(DATA TO USE begins)
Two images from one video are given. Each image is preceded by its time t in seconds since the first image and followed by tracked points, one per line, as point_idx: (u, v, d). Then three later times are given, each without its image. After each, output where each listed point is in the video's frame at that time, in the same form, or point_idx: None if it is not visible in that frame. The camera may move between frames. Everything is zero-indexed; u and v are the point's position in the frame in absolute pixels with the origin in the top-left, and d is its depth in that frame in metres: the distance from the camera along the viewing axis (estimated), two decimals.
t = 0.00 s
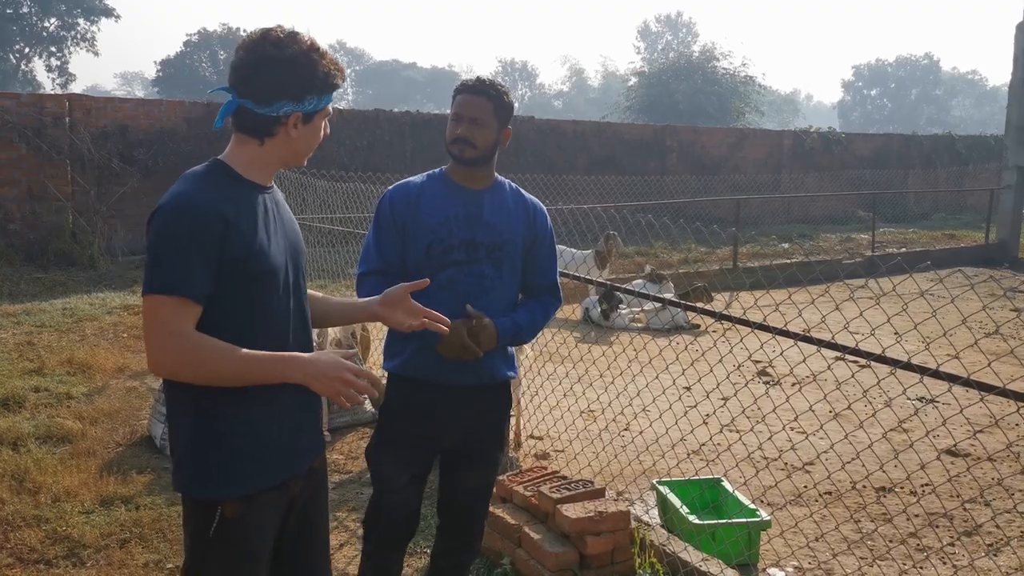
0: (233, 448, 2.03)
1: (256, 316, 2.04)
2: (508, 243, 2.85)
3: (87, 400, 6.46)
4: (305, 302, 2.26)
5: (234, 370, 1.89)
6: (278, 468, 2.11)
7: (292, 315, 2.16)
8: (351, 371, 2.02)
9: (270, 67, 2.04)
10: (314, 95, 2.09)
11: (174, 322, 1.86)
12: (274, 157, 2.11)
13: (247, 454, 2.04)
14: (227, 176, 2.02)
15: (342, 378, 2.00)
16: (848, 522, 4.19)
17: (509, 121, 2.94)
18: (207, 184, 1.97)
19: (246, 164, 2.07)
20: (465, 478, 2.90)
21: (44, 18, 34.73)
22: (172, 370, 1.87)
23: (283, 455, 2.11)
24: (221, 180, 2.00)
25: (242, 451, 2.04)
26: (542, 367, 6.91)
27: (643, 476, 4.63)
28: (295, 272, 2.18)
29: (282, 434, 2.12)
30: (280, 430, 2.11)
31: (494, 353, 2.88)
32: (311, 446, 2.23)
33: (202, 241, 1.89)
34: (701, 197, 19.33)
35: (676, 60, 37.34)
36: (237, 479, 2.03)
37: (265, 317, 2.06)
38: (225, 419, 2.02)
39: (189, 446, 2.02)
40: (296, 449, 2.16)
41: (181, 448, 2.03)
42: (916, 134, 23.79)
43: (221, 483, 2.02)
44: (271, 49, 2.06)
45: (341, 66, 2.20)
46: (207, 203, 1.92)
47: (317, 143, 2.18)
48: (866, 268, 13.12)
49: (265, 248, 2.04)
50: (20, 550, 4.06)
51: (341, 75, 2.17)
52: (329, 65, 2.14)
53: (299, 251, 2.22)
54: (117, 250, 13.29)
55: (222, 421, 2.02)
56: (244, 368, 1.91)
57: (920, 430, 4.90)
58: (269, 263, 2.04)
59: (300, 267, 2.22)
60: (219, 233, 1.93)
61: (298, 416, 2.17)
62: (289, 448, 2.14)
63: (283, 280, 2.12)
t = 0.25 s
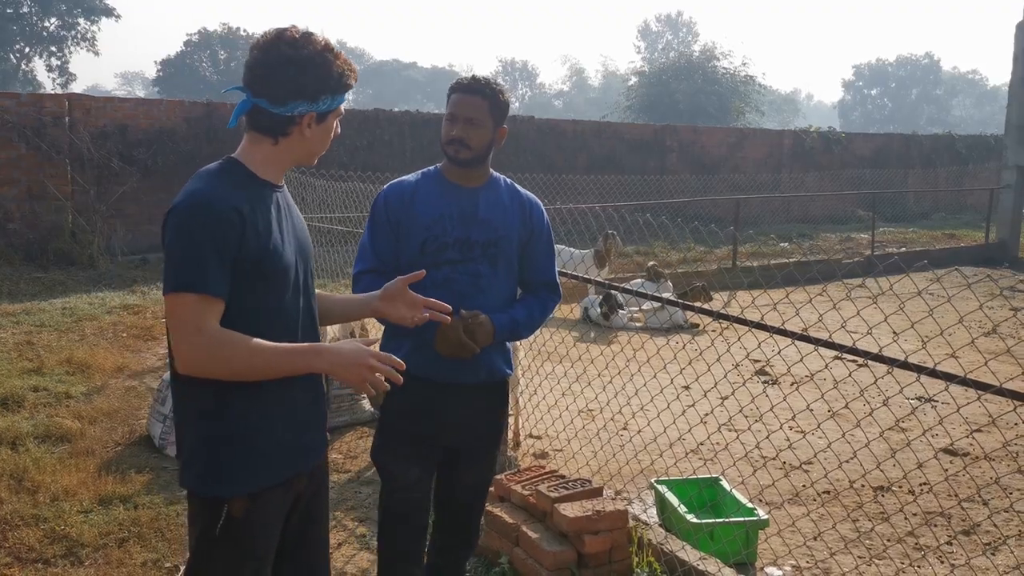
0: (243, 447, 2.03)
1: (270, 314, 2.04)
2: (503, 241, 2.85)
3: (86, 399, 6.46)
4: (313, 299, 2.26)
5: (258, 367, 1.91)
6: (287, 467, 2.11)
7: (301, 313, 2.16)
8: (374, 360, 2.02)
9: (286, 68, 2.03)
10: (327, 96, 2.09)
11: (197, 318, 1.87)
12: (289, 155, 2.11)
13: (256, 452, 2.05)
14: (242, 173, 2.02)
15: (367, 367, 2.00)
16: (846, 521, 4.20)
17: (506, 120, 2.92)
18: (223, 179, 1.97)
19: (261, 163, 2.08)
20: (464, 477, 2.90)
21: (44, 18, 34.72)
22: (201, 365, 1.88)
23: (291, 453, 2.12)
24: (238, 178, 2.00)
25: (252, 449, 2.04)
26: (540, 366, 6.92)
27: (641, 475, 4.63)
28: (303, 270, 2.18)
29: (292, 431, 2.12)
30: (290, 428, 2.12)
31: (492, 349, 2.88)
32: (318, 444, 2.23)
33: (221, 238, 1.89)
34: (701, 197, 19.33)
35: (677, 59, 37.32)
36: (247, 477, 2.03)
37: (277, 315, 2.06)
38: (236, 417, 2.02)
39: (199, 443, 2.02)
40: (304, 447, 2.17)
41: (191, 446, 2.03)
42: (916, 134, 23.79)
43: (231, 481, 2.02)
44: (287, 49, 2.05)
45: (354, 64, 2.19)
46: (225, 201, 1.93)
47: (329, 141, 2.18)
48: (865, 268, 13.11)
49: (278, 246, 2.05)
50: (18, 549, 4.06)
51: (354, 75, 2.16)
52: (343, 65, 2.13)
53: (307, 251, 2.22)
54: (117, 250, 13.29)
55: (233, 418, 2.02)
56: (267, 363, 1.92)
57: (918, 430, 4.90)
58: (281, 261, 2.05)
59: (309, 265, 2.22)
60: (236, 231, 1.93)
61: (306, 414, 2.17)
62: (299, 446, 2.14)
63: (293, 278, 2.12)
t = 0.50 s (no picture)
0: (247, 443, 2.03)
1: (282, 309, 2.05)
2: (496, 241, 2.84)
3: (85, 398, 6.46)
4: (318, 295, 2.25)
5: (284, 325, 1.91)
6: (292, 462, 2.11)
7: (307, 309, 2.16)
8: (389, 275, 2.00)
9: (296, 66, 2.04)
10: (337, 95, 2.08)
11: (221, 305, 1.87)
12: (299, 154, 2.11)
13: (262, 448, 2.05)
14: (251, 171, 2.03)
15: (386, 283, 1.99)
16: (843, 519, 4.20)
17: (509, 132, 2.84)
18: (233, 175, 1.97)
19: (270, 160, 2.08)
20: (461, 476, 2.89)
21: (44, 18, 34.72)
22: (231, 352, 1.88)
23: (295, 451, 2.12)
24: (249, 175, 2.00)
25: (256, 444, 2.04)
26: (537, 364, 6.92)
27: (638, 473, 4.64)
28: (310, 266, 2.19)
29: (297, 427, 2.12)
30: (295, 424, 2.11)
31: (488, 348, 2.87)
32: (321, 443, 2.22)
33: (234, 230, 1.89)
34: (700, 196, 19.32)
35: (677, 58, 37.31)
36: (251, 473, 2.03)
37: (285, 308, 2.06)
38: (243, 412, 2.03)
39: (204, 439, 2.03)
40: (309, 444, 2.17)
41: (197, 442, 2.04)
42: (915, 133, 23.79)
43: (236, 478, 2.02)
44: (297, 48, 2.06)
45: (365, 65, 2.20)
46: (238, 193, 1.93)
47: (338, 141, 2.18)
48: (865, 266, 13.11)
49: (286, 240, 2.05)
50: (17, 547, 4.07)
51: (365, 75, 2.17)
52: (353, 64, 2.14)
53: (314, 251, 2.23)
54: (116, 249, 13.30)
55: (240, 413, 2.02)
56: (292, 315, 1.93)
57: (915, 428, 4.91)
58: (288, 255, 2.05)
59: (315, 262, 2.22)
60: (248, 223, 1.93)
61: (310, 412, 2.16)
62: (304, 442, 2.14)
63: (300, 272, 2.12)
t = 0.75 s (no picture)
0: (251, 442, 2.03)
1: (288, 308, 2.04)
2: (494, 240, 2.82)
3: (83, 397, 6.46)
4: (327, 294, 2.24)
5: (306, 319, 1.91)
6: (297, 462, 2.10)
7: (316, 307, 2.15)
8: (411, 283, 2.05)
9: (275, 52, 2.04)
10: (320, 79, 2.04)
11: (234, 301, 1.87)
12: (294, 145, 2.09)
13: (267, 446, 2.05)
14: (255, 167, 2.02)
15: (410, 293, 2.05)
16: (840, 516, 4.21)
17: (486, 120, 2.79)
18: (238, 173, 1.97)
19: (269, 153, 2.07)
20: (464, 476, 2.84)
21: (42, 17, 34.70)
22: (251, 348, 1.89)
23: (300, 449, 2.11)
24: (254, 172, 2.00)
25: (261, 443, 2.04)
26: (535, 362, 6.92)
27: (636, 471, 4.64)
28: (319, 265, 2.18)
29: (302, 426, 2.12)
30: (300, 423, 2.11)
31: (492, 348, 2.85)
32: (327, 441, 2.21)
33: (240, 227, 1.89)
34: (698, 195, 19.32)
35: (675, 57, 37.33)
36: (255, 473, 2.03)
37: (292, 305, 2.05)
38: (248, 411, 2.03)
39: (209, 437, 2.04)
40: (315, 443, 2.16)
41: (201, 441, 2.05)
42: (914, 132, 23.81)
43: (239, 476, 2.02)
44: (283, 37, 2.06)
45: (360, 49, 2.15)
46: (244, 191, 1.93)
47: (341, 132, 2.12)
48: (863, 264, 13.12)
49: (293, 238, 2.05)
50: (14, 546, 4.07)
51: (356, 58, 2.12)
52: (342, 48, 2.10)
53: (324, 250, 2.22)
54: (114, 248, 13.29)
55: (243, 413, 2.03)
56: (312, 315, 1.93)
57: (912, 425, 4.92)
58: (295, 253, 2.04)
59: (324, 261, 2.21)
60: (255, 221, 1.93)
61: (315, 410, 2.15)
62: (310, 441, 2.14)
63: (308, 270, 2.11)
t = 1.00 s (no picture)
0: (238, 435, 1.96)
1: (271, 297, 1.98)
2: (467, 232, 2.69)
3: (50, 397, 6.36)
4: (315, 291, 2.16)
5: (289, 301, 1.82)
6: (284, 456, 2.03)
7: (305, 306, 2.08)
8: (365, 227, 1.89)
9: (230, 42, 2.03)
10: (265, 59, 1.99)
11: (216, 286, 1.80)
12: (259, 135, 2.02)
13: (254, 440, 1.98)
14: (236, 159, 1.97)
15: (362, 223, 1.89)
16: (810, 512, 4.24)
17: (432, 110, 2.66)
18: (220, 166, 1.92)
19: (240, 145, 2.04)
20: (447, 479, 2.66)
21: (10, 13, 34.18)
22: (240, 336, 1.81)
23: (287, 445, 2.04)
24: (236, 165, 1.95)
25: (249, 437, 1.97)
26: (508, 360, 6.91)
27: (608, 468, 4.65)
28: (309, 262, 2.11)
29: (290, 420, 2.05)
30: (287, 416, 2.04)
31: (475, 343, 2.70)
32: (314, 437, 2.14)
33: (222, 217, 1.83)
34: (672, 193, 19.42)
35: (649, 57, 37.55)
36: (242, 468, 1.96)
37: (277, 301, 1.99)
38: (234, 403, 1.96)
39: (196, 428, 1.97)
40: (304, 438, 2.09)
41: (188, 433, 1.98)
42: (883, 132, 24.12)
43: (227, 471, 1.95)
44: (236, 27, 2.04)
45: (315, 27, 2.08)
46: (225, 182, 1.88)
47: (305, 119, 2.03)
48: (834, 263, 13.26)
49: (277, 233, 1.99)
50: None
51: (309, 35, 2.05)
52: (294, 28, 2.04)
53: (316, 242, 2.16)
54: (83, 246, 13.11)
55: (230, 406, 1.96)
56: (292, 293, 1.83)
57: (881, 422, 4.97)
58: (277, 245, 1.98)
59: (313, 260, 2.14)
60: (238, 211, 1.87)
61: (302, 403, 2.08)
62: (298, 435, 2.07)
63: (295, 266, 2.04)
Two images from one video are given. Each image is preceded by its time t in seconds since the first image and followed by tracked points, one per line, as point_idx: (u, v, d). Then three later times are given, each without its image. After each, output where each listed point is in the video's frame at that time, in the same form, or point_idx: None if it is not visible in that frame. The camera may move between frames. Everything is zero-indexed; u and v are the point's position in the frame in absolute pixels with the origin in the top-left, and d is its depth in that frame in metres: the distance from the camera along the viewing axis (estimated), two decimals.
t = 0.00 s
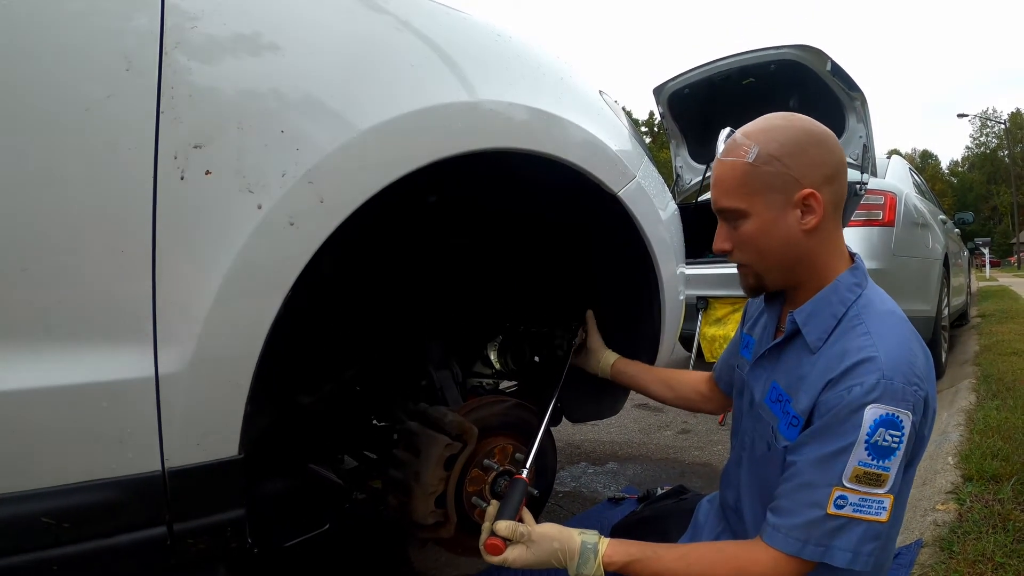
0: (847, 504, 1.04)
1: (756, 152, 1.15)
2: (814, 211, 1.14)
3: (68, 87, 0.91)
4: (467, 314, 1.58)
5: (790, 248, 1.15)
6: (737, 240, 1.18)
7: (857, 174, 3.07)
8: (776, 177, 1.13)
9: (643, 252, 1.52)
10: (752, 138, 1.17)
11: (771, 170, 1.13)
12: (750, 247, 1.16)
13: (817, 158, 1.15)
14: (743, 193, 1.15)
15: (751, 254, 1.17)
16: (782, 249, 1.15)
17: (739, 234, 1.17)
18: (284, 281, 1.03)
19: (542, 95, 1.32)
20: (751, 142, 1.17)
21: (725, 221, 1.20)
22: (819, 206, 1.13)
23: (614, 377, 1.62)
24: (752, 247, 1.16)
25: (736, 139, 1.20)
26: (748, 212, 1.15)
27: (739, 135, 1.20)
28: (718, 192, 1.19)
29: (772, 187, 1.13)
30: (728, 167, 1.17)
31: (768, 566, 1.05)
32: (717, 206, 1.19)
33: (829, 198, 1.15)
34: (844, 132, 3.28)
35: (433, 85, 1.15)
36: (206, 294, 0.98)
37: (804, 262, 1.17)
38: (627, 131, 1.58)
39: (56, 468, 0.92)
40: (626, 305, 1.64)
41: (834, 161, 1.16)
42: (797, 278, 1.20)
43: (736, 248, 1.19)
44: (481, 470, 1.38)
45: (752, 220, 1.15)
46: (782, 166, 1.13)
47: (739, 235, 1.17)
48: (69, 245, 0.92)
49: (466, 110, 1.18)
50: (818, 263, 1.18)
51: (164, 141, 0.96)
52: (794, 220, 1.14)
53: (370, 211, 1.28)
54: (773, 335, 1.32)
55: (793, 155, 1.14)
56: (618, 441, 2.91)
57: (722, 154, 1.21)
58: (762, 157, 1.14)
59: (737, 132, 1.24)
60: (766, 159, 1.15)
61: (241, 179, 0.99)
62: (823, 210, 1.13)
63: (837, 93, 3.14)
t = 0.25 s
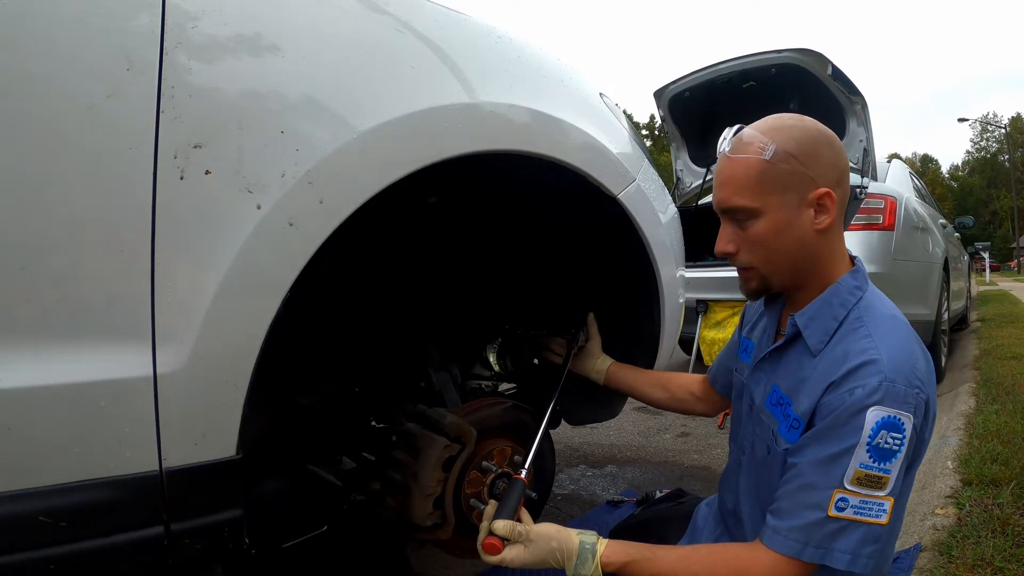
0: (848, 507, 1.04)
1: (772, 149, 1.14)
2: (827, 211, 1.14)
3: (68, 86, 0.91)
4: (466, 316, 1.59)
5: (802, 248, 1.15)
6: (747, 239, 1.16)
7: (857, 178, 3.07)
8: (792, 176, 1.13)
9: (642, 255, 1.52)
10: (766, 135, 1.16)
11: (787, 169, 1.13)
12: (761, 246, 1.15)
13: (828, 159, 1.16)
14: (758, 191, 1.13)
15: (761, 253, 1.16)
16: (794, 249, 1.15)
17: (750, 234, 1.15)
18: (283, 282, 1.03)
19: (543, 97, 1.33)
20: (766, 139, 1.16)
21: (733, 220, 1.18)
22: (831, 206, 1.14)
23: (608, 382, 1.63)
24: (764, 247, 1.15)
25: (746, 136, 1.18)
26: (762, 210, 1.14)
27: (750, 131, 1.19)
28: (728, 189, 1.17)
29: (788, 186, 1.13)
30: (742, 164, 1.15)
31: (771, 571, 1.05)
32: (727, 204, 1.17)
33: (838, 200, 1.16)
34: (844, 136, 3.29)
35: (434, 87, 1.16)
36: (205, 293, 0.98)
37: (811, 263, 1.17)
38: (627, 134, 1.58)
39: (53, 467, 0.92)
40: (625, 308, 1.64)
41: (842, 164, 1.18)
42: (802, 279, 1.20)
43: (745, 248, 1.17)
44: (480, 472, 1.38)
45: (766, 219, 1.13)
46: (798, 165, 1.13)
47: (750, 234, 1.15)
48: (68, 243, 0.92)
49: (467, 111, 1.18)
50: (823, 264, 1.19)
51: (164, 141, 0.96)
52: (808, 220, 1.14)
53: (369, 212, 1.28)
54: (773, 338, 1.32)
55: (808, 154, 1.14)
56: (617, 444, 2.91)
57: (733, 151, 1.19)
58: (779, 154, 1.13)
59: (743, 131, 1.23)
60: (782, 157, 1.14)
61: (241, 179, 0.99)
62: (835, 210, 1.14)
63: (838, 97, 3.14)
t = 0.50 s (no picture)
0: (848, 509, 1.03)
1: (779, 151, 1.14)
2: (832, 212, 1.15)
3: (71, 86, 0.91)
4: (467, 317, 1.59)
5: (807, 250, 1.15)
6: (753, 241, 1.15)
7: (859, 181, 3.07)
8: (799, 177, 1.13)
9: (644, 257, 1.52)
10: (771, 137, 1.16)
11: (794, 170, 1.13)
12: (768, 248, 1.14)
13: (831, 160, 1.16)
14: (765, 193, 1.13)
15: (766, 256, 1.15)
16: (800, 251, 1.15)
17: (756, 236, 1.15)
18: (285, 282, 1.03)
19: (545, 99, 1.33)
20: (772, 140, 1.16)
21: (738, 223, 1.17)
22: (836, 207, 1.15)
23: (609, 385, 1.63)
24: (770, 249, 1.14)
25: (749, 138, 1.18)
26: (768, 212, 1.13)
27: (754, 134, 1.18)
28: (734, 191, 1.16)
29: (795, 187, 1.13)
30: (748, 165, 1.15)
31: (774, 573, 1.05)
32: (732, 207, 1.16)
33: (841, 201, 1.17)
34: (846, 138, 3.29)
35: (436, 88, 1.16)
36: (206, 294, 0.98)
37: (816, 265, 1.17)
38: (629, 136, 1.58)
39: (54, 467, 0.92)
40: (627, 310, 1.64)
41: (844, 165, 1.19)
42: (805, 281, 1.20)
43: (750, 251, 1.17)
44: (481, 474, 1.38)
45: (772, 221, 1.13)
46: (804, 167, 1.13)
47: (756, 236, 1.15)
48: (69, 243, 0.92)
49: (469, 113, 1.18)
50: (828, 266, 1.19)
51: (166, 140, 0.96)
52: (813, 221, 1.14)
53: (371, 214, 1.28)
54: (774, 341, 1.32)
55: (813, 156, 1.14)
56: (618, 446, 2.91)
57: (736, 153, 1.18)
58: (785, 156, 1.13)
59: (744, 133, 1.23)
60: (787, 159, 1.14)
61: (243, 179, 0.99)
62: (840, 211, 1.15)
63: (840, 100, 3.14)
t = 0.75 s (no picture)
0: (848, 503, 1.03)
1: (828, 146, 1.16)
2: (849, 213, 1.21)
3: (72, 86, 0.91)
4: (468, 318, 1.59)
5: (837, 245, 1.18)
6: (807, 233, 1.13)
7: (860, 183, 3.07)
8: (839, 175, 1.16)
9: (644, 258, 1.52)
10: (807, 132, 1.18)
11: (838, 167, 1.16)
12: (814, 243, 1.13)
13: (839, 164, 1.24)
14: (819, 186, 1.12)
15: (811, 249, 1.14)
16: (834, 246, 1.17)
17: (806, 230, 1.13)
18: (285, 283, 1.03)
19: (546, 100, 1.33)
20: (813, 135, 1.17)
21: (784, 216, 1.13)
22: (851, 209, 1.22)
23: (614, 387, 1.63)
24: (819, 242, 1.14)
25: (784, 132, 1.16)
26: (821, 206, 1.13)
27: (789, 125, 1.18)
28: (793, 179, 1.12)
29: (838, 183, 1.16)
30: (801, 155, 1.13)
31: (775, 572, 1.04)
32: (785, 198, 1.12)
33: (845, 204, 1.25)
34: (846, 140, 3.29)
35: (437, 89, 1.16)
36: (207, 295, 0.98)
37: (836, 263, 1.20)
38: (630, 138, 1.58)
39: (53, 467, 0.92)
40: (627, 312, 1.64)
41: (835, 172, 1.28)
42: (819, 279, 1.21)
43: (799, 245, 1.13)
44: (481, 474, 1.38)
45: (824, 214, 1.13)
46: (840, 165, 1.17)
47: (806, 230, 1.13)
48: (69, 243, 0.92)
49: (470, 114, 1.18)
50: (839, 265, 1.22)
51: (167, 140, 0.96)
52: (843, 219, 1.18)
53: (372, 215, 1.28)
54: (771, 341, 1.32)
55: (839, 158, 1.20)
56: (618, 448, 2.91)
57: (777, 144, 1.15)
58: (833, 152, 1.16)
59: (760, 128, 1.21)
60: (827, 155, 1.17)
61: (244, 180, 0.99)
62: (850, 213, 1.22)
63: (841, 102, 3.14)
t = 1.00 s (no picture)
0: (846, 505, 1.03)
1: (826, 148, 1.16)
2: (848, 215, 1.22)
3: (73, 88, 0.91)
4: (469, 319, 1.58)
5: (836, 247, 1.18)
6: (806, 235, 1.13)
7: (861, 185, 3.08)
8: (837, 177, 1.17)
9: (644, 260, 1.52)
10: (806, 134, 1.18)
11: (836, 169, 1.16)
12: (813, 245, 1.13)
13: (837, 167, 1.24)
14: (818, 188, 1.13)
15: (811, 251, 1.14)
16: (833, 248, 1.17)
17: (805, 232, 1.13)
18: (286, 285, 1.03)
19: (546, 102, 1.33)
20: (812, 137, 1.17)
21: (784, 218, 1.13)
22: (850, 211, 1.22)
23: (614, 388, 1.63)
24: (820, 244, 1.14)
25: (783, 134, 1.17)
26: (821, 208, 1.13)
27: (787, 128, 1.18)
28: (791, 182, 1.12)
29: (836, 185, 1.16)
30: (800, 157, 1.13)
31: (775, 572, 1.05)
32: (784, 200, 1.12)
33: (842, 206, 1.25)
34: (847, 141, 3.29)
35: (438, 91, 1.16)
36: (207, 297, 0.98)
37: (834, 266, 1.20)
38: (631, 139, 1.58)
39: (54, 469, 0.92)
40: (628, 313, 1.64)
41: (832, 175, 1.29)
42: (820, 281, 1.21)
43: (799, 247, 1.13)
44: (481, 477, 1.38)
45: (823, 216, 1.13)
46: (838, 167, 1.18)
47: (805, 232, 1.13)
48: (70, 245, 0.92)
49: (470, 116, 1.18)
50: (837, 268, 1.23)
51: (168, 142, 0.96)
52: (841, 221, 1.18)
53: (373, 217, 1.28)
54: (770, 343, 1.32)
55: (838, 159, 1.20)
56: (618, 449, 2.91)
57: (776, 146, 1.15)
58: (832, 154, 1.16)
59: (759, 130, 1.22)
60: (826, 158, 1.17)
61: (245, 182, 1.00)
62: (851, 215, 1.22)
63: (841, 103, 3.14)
(DATA TO USE ends)
AIM OF THE TASK
Restate word for word only the lines above from the line containing "5: (802, 248, 1.15)" to the line containing "16: (794, 249, 1.15)", both of them included.

ANSWER SECTION
5: (802, 248, 1.15)
6: (747, 239, 1.16)
7: (857, 178, 3.07)
8: (792, 176, 1.13)
9: (642, 255, 1.52)
10: (766, 135, 1.16)
11: (787, 169, 1.13)
12: (761, 246, 1.15)
13: (828, 159, 1.16)
14: (758, 191, 1.13)
15: (761, 253, 1.16)
16: (794, 249, 1.15)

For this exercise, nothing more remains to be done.